• **Aim of the task**:
Copy each entry precisely as written, and do not carry over the pictures.

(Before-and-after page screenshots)
==================================================

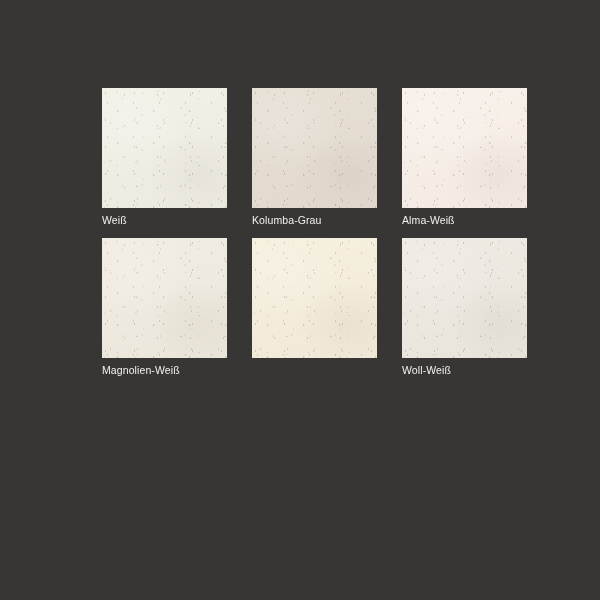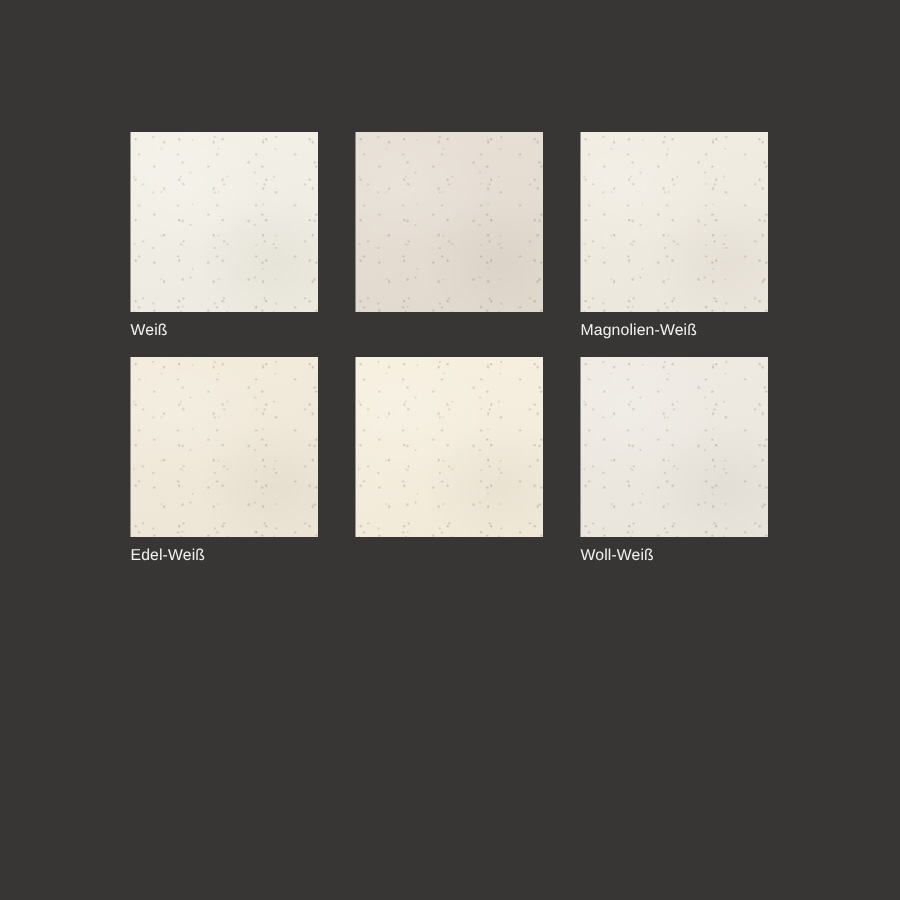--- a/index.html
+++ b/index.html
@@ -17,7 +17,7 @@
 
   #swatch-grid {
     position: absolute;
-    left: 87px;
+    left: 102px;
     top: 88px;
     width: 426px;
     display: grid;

==================================================

• **Problem solution**:
--- a/index.html
+++ b/index.html
@@ -17,7 +17,7 @@
 
   #swatch-grid {
     position: absolute;
-    left: 87px;
+    left: 102px;
     top: 88px;
     width: 426px;
     display: grid;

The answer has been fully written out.